On Aider Polyglot, which tests multi-language code editing, GPT-5 reaches 88%, compared to 81% for o3—a roughly one-third reduction in error rate. You can find more results in this developer-focused report.
Math and scientific reasoning
GPT-5 also posts strong results in math-heavy benchmarks. On AIME 2025 (competition-level math without tools), GPT-5 (no tools) scores 94.6%, compared to 88.9% for o3 (no tools). On HMMT (Harvard-MIT mathematics tournament), it hits 93.3% without tools, beating o3’s 85%. In FrontierMath (expert-level math with a Python tool), GPT-5 scores 26.3%—not a huge number, but still ahead of o3’s 15.8%.

In GPQA Diamond—PhD-level science questions—GPT-5 achieves 87.3% with tools (Pyhton) and 85.7% without, slightly outperforming o3 in both configurations.
Multimodal reasoning
On multimodal benchmarks, GPT-5 sets a new state of the art. It scores 84.2% on MMMU (college-level visual reasoning) and 78.4% on MMMU-Pro (graduate-level), beating o3 in both cases. On VideoMMMU (video-based reasoning with up to 256 frames), GPT-5 reaches 84.6% accuracy versus o3’s 83.3%.
It also performs well on CharXiv Reasoning (scientific figure interpretation) with 81.1% when thinking is enabled, and ERQA (spatial reasoning) with 65.7%, both ahead of o3.
Humanity’s Last Exam (HLE)
Humanity’s Last Exam is a challenging benchmark of 2,500 hand-curated, PhD-level questions spanning math, physics, chemistry, linguistics, and engineering.
According to OpenAI’s published results, GPT-5 scores 24.8% without tools and 42.0% in its Pro variant.

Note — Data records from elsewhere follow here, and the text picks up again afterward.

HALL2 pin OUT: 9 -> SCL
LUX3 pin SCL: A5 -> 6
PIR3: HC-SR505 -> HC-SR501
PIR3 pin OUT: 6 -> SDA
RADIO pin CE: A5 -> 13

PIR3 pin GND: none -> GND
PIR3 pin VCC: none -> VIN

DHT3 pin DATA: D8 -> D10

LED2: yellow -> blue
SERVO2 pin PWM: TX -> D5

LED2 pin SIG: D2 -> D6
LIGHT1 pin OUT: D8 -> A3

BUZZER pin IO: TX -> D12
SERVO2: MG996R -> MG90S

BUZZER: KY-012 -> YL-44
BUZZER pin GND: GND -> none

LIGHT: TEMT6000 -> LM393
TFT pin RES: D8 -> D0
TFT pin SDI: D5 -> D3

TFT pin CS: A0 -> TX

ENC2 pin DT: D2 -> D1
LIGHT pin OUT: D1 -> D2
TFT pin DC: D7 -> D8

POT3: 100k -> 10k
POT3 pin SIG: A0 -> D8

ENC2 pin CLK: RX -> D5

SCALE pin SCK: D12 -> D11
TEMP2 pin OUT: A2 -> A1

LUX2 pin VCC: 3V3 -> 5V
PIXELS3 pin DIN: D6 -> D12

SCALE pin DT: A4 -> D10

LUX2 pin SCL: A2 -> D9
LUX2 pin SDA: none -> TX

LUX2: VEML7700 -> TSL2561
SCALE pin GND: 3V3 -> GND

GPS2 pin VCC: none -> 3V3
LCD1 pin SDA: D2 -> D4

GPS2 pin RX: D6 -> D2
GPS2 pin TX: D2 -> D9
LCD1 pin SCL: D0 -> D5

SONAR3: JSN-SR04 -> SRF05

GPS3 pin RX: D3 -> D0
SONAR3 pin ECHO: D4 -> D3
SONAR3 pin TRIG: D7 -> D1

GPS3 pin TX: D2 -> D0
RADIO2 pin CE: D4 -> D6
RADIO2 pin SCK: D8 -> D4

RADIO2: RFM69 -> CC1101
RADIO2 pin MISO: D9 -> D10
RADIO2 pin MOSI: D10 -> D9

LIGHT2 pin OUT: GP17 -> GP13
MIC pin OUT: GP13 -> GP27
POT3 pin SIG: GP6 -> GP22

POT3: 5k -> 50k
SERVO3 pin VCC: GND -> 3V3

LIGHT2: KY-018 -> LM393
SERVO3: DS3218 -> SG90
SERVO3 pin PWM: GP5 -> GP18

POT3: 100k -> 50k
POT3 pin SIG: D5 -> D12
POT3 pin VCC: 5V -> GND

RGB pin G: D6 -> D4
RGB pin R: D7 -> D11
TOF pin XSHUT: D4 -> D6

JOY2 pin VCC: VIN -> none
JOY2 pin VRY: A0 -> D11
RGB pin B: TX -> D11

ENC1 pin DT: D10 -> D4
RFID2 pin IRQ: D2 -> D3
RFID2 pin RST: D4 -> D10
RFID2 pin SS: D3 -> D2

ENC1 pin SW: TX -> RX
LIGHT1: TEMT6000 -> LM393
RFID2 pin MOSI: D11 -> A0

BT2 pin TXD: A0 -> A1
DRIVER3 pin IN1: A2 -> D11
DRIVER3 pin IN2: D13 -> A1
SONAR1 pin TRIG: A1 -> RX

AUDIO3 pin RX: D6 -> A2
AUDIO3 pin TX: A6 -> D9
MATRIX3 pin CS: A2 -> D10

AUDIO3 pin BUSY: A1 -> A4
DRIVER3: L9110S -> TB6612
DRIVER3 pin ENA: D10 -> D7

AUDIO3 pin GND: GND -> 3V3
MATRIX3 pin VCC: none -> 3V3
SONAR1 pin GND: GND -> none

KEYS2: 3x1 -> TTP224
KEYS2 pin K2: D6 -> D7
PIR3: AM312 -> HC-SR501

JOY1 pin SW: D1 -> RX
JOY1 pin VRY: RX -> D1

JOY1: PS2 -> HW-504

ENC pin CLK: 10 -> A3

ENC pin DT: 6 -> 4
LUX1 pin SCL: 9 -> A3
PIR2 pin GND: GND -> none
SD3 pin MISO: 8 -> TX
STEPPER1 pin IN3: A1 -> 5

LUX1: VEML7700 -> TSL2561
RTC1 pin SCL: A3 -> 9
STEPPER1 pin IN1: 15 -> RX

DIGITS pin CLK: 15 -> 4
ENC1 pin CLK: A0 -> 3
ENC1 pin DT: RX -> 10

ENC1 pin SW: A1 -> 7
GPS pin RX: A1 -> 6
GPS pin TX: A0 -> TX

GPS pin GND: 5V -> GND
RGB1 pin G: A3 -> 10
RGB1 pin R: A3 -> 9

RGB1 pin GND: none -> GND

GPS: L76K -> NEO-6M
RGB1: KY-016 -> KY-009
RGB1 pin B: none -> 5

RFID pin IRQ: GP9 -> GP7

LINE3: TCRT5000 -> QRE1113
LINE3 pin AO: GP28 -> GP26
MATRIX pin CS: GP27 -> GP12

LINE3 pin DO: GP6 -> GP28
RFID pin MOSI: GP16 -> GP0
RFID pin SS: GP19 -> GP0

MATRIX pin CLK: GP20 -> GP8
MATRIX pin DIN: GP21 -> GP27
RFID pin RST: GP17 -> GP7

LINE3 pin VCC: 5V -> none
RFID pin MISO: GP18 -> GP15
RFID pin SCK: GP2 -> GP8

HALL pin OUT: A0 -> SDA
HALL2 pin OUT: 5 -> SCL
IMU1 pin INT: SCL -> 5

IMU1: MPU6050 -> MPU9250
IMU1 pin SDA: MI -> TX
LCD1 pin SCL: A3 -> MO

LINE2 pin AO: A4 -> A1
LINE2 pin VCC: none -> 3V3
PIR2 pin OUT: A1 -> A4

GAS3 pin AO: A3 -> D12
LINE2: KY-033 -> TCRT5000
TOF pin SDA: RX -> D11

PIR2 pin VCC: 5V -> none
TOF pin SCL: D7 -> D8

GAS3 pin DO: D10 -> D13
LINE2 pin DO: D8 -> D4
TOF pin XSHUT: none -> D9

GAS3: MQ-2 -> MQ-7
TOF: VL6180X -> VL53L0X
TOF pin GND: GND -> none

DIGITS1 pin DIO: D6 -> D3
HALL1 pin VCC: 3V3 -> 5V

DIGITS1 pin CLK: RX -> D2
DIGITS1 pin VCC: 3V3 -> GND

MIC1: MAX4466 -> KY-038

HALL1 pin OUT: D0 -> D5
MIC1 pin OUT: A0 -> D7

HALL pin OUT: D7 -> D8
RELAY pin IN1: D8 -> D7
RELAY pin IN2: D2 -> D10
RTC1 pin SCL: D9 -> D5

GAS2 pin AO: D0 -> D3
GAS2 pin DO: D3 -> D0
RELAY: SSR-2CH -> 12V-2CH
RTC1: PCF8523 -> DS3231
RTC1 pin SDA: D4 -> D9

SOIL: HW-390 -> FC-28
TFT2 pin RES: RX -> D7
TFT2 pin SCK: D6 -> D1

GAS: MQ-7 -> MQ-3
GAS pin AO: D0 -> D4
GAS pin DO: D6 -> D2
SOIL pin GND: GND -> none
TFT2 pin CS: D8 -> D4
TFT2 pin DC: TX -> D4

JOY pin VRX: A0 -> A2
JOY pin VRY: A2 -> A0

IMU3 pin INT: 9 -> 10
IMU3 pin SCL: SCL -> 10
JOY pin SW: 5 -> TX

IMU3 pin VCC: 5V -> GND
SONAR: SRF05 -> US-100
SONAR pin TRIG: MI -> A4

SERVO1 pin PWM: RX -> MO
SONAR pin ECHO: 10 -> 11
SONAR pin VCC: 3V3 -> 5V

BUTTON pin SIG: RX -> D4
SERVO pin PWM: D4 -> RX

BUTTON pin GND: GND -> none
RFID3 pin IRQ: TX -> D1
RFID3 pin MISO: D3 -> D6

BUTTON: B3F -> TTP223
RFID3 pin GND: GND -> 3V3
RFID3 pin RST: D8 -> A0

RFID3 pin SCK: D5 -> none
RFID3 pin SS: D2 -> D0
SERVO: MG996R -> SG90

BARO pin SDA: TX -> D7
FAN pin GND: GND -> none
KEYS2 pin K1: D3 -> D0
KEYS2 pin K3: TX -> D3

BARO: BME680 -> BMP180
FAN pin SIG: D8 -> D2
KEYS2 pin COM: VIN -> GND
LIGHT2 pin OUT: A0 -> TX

Grok 4, based on xAI’s own data, reaches around 26% without tools and 41.0% with tools. The Grok 4 Heavy configuration—running multiple agents in parallel and merging outputs—pushes this further to 50.7%, showing the advantage of the multi-agent setup. While both models deliver similar results in single-agent, tool-assisted mode, Grok 4 Heavy’s architecture gives it a noticeable edge here.

Conclusion
GPT-5 isn’t the AGI milestone some were hoping for, and it certainly doesn’t feel like having a “PhD in your pocket”. What it is, though, is a well-executed consolidation of OpenAI’s previous lineup into a single, more seamless experience, backed by some meaningful, if incremental, technical improvements.
The new chat-based features like personalities, color customization, and Gmail/Calendar integration make ChatGPT feel more personal and useful for daily workflows. On the developer side, finer control over reasoning, verbosity, and tool formats, plus better performance in long-running tasks, are welcome quality-of-life upgrades.
In testing, GPT-5 handled straightforward reasoning and coding tasks very well, even producing the best first version of a game I have seen from any model so far. But its long-context multimodal performance still left much to be desired, with Pro-tier resources failing to deliver results that match the hype.
For most people, GPT-5 will remain the most accessible and versatile AI tool available today. Just do not expect it to break the limits of what is possible with current models. It is an evolution, not a revolution, and depending on your needs, that might be exactly what you want.